══ SOURCE INFORMATION ══

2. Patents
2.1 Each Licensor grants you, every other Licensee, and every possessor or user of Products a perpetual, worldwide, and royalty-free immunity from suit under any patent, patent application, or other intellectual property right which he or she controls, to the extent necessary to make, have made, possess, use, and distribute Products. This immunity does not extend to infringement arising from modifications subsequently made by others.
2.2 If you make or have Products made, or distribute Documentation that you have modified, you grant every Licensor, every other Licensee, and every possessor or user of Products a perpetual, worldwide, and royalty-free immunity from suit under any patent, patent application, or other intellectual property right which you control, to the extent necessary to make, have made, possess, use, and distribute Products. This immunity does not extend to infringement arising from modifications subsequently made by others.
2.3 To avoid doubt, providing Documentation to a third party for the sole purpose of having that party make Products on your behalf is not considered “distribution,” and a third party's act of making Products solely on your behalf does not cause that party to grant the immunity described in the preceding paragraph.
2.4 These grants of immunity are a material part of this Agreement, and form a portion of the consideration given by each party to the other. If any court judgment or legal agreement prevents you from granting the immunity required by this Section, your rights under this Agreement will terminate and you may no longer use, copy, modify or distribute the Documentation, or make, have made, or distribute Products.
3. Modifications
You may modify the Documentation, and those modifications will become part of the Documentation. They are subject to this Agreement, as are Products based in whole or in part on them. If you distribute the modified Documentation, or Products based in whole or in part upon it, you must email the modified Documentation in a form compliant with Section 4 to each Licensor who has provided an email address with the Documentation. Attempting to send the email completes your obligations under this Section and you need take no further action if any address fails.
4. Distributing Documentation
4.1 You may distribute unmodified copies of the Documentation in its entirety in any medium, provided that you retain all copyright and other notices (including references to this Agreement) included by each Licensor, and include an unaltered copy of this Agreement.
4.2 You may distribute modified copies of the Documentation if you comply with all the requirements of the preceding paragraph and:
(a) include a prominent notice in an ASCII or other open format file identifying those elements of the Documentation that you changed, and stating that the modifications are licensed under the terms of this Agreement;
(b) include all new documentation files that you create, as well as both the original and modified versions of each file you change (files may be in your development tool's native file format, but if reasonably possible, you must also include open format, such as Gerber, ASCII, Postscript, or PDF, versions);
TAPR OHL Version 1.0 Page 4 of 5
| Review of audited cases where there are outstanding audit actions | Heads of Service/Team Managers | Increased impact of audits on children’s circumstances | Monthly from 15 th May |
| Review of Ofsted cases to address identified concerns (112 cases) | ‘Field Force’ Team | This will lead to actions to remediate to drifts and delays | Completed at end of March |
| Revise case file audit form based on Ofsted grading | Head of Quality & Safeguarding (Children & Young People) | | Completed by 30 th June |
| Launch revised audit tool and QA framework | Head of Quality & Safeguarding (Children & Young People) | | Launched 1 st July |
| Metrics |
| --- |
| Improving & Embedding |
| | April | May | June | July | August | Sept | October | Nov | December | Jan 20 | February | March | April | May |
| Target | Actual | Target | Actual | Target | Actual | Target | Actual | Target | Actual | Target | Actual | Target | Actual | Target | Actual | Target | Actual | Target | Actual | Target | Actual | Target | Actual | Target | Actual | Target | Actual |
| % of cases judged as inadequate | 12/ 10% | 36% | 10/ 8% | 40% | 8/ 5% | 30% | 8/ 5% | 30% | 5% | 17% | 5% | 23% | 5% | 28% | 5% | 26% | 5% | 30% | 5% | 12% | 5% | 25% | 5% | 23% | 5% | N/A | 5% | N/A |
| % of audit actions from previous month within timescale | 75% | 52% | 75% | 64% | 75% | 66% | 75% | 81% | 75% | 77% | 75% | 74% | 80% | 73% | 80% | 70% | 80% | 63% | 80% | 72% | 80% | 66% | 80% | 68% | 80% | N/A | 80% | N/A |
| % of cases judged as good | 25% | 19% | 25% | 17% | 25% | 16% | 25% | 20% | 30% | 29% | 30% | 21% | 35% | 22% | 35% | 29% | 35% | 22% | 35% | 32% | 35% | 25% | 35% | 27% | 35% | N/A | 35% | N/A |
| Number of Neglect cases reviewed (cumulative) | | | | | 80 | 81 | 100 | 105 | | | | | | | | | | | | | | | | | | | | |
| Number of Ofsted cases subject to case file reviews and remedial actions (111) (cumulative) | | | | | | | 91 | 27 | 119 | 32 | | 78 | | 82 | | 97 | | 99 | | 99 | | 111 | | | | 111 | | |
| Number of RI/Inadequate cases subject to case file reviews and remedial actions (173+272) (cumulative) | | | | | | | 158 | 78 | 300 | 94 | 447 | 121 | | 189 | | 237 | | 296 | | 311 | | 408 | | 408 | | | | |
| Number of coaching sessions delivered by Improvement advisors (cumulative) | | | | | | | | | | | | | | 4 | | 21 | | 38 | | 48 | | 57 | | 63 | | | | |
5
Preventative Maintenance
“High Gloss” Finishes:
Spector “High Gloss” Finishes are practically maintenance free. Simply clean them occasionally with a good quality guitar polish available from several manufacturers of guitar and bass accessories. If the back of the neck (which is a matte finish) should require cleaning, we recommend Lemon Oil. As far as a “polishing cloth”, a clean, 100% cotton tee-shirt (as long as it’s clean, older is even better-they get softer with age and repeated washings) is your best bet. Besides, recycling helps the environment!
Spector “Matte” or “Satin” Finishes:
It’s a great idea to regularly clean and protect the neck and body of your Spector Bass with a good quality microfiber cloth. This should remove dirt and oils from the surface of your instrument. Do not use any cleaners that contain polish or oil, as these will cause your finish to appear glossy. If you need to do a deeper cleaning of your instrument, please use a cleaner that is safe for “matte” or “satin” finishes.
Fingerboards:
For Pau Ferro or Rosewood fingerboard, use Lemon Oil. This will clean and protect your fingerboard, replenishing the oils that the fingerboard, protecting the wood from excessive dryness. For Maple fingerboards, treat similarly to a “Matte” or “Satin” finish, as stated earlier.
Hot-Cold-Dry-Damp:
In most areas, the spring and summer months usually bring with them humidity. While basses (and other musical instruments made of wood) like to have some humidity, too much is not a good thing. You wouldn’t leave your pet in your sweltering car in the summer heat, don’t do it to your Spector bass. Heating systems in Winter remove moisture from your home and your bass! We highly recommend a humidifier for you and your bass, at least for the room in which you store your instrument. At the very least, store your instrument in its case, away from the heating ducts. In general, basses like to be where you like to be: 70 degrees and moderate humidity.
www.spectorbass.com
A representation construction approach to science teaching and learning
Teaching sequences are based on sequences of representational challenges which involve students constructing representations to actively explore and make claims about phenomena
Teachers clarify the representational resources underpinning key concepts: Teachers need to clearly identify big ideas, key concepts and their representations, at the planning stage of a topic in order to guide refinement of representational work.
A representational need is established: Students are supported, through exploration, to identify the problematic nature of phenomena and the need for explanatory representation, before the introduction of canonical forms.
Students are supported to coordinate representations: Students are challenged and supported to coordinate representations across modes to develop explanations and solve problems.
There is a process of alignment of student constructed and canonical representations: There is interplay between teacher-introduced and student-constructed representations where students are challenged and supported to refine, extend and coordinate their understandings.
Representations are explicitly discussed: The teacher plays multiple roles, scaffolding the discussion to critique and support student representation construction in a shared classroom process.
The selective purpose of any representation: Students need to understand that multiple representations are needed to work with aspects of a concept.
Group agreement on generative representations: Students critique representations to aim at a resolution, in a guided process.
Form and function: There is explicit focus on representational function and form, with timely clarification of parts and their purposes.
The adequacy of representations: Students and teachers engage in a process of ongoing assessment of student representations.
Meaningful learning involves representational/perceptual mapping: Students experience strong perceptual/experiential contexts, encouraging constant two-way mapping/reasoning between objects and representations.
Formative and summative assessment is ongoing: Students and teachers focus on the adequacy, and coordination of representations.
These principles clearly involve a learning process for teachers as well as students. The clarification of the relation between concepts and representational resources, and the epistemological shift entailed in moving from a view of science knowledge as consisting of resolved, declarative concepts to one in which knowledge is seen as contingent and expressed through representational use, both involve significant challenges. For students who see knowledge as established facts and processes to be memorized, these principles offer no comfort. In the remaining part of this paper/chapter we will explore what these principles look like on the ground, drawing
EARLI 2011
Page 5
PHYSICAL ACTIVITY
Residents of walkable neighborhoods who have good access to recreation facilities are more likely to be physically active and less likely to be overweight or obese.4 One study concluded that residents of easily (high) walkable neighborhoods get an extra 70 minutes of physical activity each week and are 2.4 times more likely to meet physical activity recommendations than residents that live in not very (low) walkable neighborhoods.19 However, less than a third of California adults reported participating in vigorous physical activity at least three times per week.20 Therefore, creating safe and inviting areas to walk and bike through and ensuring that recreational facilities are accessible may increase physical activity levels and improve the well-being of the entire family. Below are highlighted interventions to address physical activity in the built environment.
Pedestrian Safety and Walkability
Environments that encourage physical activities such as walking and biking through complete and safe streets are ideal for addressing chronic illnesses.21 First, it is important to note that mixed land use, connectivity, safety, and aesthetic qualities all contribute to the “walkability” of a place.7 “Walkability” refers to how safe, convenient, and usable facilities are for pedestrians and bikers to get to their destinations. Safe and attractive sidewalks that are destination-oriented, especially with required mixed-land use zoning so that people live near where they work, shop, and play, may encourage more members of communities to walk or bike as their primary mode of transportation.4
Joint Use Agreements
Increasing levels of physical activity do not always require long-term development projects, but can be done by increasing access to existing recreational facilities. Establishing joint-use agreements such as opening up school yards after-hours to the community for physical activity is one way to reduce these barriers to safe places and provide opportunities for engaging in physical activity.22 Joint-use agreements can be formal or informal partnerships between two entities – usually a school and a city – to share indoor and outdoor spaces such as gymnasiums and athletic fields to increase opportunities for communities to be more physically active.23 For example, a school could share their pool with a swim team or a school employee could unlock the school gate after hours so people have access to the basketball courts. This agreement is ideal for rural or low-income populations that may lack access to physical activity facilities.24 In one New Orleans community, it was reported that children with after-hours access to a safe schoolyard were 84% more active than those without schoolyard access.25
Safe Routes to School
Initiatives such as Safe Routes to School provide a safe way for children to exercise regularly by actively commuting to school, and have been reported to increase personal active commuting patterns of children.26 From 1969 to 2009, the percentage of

═══

▸ **TASK TO COMPLETE**
In the entries above, the lines from the one bearing "15 th May |" up to and including the one bearing "Improving & Embedding |" should be transcribed exactly; no other line is wanted.

▸ **REPLY TO THE TASK**
| Review of audited cases where there are outstanding audit actions | Heads of Service/Team Managers | Increased impact of audits on children’s circumstances | Monthly from 15 th May |
| Review of Ofsted cases to address identified concerns (112 cases) | ‘Field Force’ Team | This will lead to actions to remediate to drifts and delays | Completed at end of March |
| Revise case file audit form based on Ofsted grading | Head of Quality & Safeguarding (Children & Young People) | | Completed by 30 th June |
| Launch revised audit tool and QA framework | Head of Quality & Safeguarding (Children & Young People) | | Launched 1 st July |
| Metrics |
| --- |
| Improving & Embedding |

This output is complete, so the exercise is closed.